El número de víctimas fue tremendo -se estima alrededor de 100.000 personas-, infectadas con la bacteria Yersinia pestis, que rondaba por Europa desde el siglo XIV, regresando cada tanto con pavorosa crueldad. El carro de la muerte pasaba noche tras noche, casa por casa, para recoger los cadáveres. Los hogares con personas enfermas eran cerrados con sus habitantes adentro y un guardia los custodiaba para que nadie se moviera de su hogar. En la ciudad había tantas prisiones como casas cerradas, y como la gente encerrada no era culpable de otro crimen que el infortunio, el asunto se volvía más intolerable (…)”. 
 

“A menudo -dice el autor- he pensado de qué modo, en los comienzos del azote, todo el mundo se hallaba desprevenido y cómo el desorden que siguió, y que habría de cobrarse tantas víctimas, provino, en parte, del hecho de no haber tomado a tiempo las medidas necesarias, tanto en el caso de la administración pública como en el de los particulares. Que las nuevas generaciones reflexionen; les servirá de advertencia y garantía, porque de haberse adoptado las medidas necesarias, y contando con la ayuda de la Providencia, muchas de las víctimas de aquel desastre habrían podido salvarse”. 

Al ceder la epidemia, disminuyendo el número de contagios y de muertes, la gente se relajó en las prevenciones pensando que todo había pasado, peligro del cual los expertos nos vienen previniendo por estos días. “Los médicos -dice Defoe- se oponían con toda su fuerza a aquel rapto de despreocupación y publicaban instrucciones, que distribuían por la ciudad y los alrededores, aconsejando a los habitantes mantenerse prudentes y echar mano a cuanta precaución fuera posible, pese a la disminución de la enfermedad (…). Pero en vano. Aquellas audaces criaturas se hallaban tan poseídas por el júbilo, tan contentas de ver la corroboración en los registros semanales de una amplia disminución de la mortalidad, que los nuevos terrores no les hacían mella. Nada podía sacarles de la mente la idea de que la amargura de la muerte ya había pasado. Era como hablar en el desierto.

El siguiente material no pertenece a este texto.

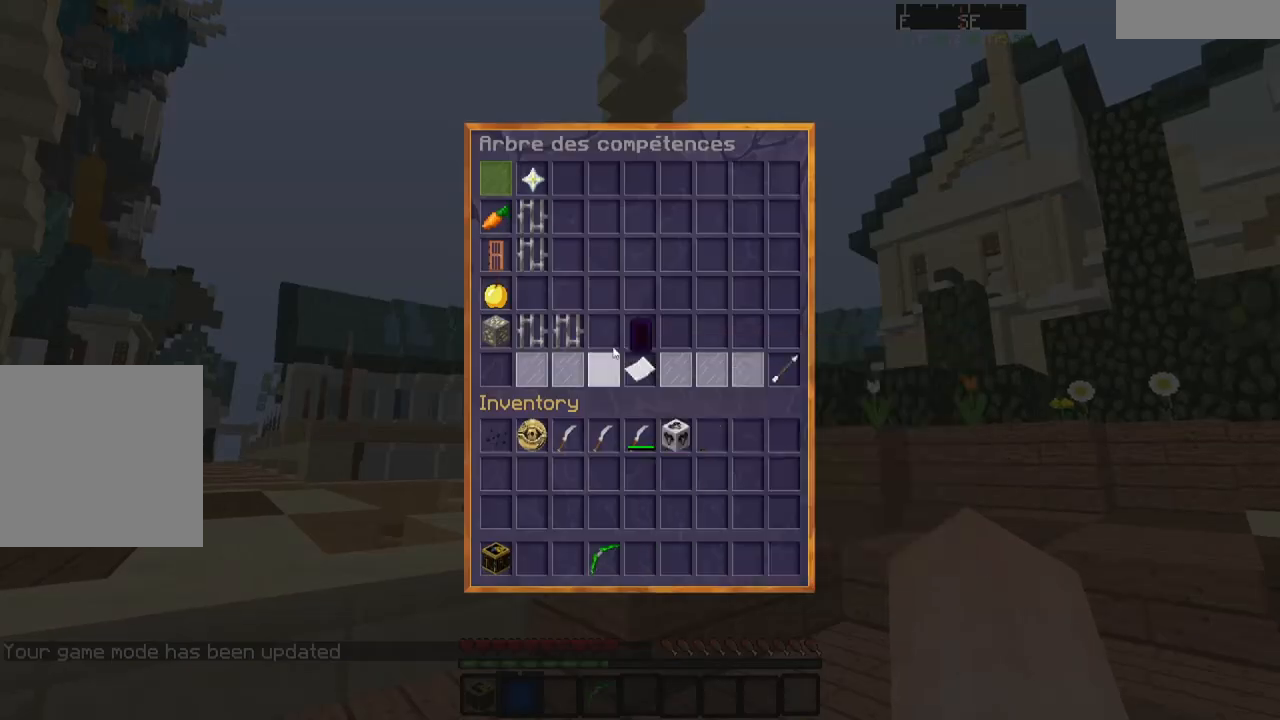
{"keys": [], "events": []}
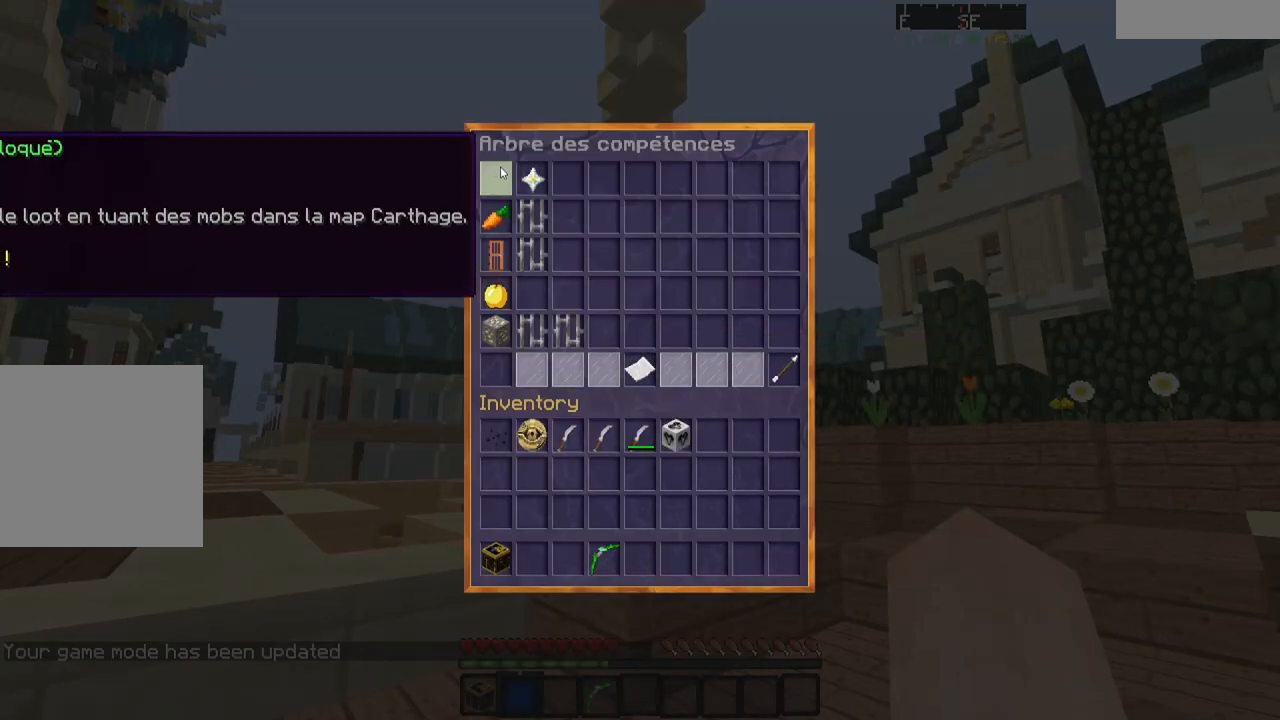
{"keys": [], "events": []}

Se reabrían las tiendas, y la gente iba y venía por las calles, se ocupaba de sus cosas y conversaba con el primero que encontraba en su camino, tratárase o no de negocios, sin averiguar siquiera por su salud, sin la menor aprensión, sin temor alguno por el peligro, aunque supiese' que se trataba de alguien enfermo.

Esta conducta imprudente e irreflexiva costó la vida de muchos de los que, habiéndose antes encerrado con todo tipo de precauciones, retirados de la sociedad, habían permanecido indemnes, por tales medios y por la gracia de Dios, durante todo el rigor de la epidemia”. El año 1665 -concluyó Defoe-  no puede parangonarse con ningún otro de la historia y no siempre el coraje, ni aun el más intrépido, alcanza para sostener a un hombre en semejantes circunstancias. 

Thomas Hobbes, contemporáneo a este evento, había escrito quince años antes el Leviatán, obra fundamental de la filosofía política en la cual expone la teoría contractualista del origen del Estado y su justificación por el miedo. El hombre en la naturaleza vive en guerra permanente; allí no hay tuyo ni mío, ni justicia ni injusticia, se vive con el temor permanente a la muerte violenta. Para asegurar la paz -según Hobbes-, se constituye la sociedad política renunciando los individuos a todo derecho y a toda libertad que pueda perjudicarla.

El soberano no está sometido a las leyes y manda con poderes omnímodos sobre los súbditos que han cedido sus derechos para preservar sus vidas. En tiempos de pandemia afloran estas ideas: el miedo y la necesidad de conservación justifican la asunción, por parte del estado, de poderes extraordinarios para cuidad la salud y evadirnos de la muerte. Y estas situaciones excepcionales son campo fértil para la instauración del pensamiento único y las tentaciones autoritarias de las cuales se hace muy difícil regresar.

Pero la democracia liberal a la que los argentinos adscribimos desde 1853, supone un sistema de controles, frenos y contrapesos en el gobierno, con la finalidad de proteger la libertad y los derechos de las personas frente a los que mandan.

2020 será recordado como el año de la peste, pero también deberíamos recordarlo como el año en que los ciudadanos del mundo libre, sin doblegarnos ante el miedo, supimos preservar las instituciones democráticas y la plenitud de los derechos civiles. El precio de la libertad -dijo Jefferson- es la eterna vigilancia.